** Extract provided follows **

Sunday, August 18, 2013

What I Value

Reclined in pensive mood, under the thatched (with leaves on zinc sheet) roof of the cool breezy gazebo near my quarter one afternoon, thousand and one memories of the past, in haste as if like relay race, flashed over me. Memories that transcended me beyond earth presented me boundless mirth, memories that pushed me down to murky hell inflicted me unbearable heat-cold sensation, memories that enabled me to fly like birds stuffed me with hope that I have become light like cotton and that I can touch heaven, memories that bore me unbearable pain like animals with crippled body and without limbs made me feel that my state is accursed , ecstasy from romance made me wish for eternity, heartbreaking situation sprung from loss of beloved one compelled me to pray to God not to let it happen in this life, and many more that enthralled different emotions, zoomed in and out in the lens of my mind. I baited to catch one. Several failed attempts on, ultimately, I caught one which threw my memory like shot put way back, probably 1993, when I was in class X, where one of my beloved teachers asked me ‘What do you value most in life?’
I was then a meek and timid boy. Nervousness surmounted my world. Most consider nervousness as foe without doubt and hesitation. But, I feel uncomfortable. It saved me so many times from situation where I would have to sweat profusely, where I would have been forced to set foot into the wrong territory, from situation where I would have looked awkward. Nervousness sometimes proved blessing in disguise to me, at least to me.  Even if I had the source of answers, my nervousness would have suppressed and blocked my confidence to open my mouth to utter answers. It could also be possible that I did not have concrete answers owing to the fact that my mind was in a bud stage, about to open up to bloom into beautiful flower, which might possibly give pleasure of beauty to close onlookers. If I had not answered then, one got to understand that it was not in anyway, defiance of my teacher’s order. Disobedience never cast its spell on me which made my mind insane to replicate it to my superiors. I respected and I respect teachers, both living and the ones who decided to enter into permanent retreat, never to return again, after accomplishing their missions.

** End of Extract provided **
** Dataset content follows **

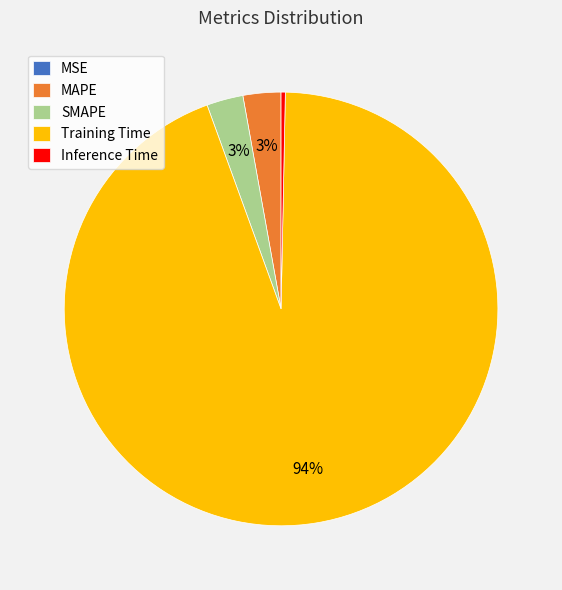

Which has a higher value, Training Time or Inference Time?

Training Time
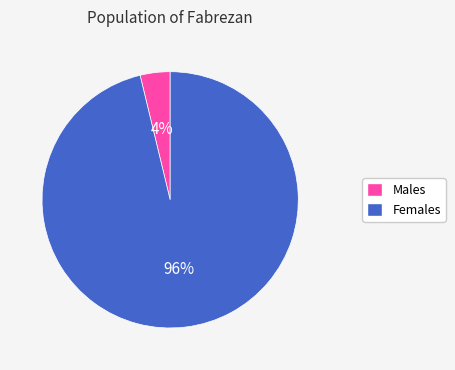

Rank the categories by value from lowest to highest.

Males, Females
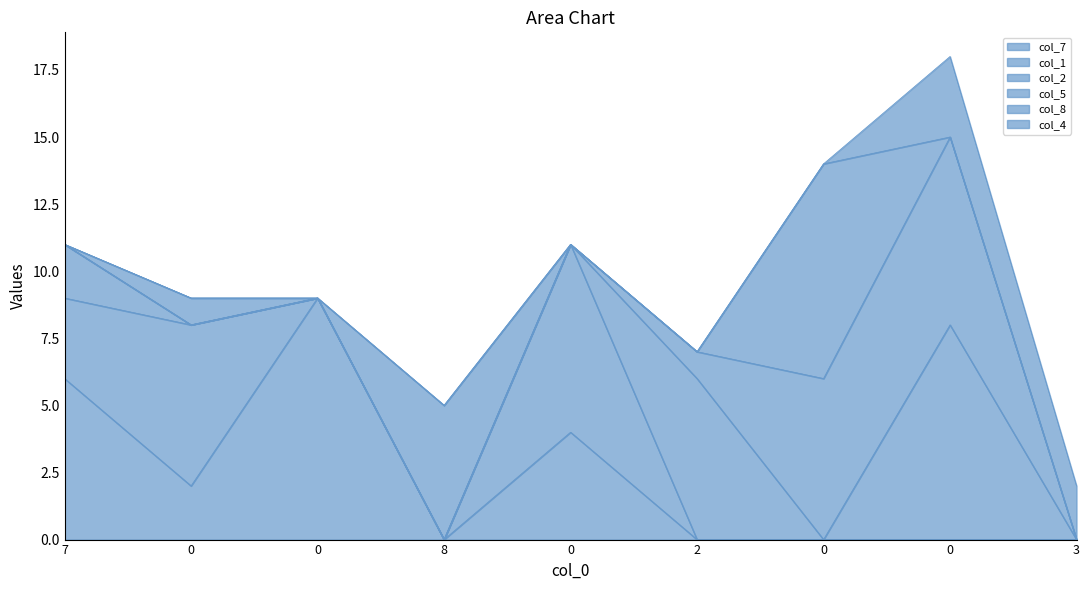

What is the spread (max minus min) of values at 0?

6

** End of Dataset content **

- Questions to answer:
1: Summarize the essay "What I Value" in two sentences.
2: Format the records as a Markdown table with columns "No." and "Line", starting with the line containing "Rank the categories" and continuing through the end of the records. Leave out blank lines and pictures.

- List of answers:
1: While reclining in a gazebo near the writer's quarter one afternoon, many memories flashed by, and the writer finally caught one from probably 1993, in class X, when a beloved teacher asked, "What do you value most in life?" At that time the writer was a meek and timid boy ruled by nervousness, which sometimes proved a blessing, and any failure to answer was not defiance, since the writer respected and still respects teachers.

2:
| No. | Line |
|---|---|
| 1 | Rank the categories by value from lowest to highest. |
| 2 | Males, Females |
| 3 | What is the spread (max minus min) of values at 0? |
| 4 | 6 |